I’m a middle-aged man who surrounds himself with antiquated shit. I’m gonna always be guilty of, for lack of a better term, legacy thinking. When I was coming up, banging out this much prose a week in column form was a respectable way to earn a living. You might not remember Art Buchwald or Mike Royko, but maybe Mitch Albom would ring a bell. I always thought that’d be a swell job to have.
But time sucks the life out of just about any profession. One of my best friends spent the first half of his life preparing to be a professional movie critic for a daily newspaper, and was almost there, just in time for that job to no longer exist.
You know what he does now? He writes a blog on the internet about it. We might as well get together once a week and fashion buggy whips out of leather, or haul icebox ice around in a horse-drawn wagon.

“I’m not famous enough” would be a pretty gross complaint to levy at you, the person who’s read this far already, and that’s not what I’m on about. I’ve spent the last couple months trying to figure out exactly what it is that’s been vaguely bugging me about the process, and I don’t think it’s that.
My readership here is in the low dozens, with the occasional spike on free days, but that’s not it either. If anything, I’m getting more sanguine about “reach” as I get older. If I wrote a print book instead, how many well-intentioned friends would buy it and never crack it open? If I fluked my way into enough notoriety to sell a bunch of copies, how many of them would wind up at Goodwill six months later?
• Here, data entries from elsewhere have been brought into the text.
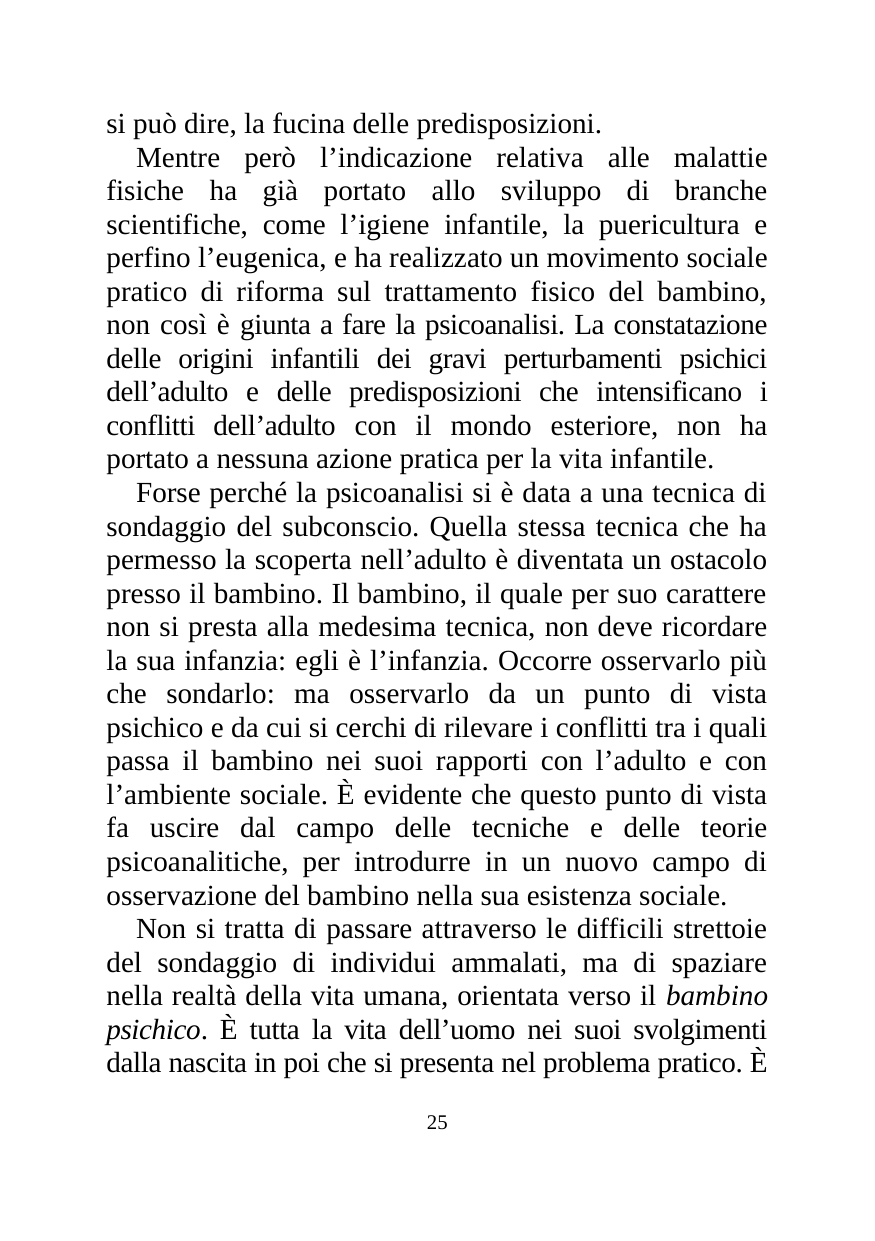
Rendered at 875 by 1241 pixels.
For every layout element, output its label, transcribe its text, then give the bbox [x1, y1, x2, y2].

text si può dire, la fucina delle predisposizioni. [106, 106, 768, 140]
text Forse perché la psicoanalisi si è data a una tecnica di sondaggio del subconscio. Quella stessa tecnica che ha permesso la scoperta nell’adulto è diventata un ostacolo presso il bambino. Il bambino, il quale per suo carattere non si presta alla medesima tecnica, non deve ricordare la sua infanzia: egli è l’infanzia. Occorre osservarlo più che sondarlo: ma osservarlo da un punto di vista psichico e da cui si cerchi di rilevare i conflitti tra i quali passa il bambino nei suoi rapporti con l’adulto e con l’ambiente sociale. È evidente che questo punto di vista fa uscire dal campo delle tecniche e delle teorie psicoanalitiche, per introdurre in un nuovo campo di osservazione del bambino nella sua esistenza sociale. [106, 475, 768, 911]
text Mentre però l’indicazione relativa alle malattie fisiche ha già portato allo sviluppo di branche scientifiche, come l’igiene infantile, la puericultura e perfino l’eugenica, e ha realizzato un movimento sociale pratico di riforma sul trattamento fisico del bambino, non così è giunta a fare la psicoanalisi. La constatazione delle origini infantili dei gravi perturbamenti psichici dell’adulto e delle predisposizioni che intensificano i conflitti dell’adulto con il mondo esteriore, non ha portato a nessuna azione pratica per la vita infantile. [106, 140, 768, 475]
text Non si tratta di passare attraverso le difficili strettoie del sondaggio di individui ammalati, ma di spaziare nella realtà della vita umana, orientata verso il bambino psichico. È tutta la vita dell’uomo nei suoi svolgimenti dalla nascita in poi che si presenta nel problema pratico. È [106, 911, 768, 1079]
But I do see the numbers and I can tell you almost nobody’s reading all four columns, every week, week in and out. And I can’t blame you. That’s a lot of me yappin’!
I think I’m gonna cut the Saturday column for 2025, focusing on three pieces a week. If anyone who’s paid for a subscription does object, reach out to me personally (no judgement!) and we’ll figure something out.
I appreciate your support, and I want you to be here because you’re getting something out of this. I want to provide a service. I don’t think giving you too much homework every week meets that goal, so let’s see how three a week goes.
I’m also gonna dig back into fiction in 2025. One of my big failures on the vaunted 2024 to-do list was the stories I intended to finish and publish this year. It’s not surprising – when you’re writing 200,000 words of personal observations, you’re not creating any characters. I also centered retro games and my coding work this year, and got a lot done in that realm, including the launch of my weekly video series. But again, none of that’s a novel.
I really like the idea of putting up novel excerpts one day a week! But I’ve tried it before and the interest doesn’t seem to be there. I may still give it a shot anyway. It could just be that people chat me up less about fiction posts than about things that I saw or experienced in real life. But it’s been an unexpected evolution in this space, which used to be mainly a vehicle for that kind of writing, and has now become more like one of those newspaper columns I mentioned earlier.
We’ll do four this week, including a column Christmas Day that you can read while escaping your relatives, and starting next Monday we’ll switch to three. Monday will stay free, and the subscription price will not change (I can’t make it any lower on this platform).
I’ve gotta close here and get some sleep, but I’ve got more old computer game tape stories to work on tomorrow, plus a trip to Detroit to revisit Mike’s Famous Ham Place and see how it’s faring under new ownership. I shouldn’t run out of things to talk about, this week anyway, and beyond that, we’ll see what’s left of the world next year together.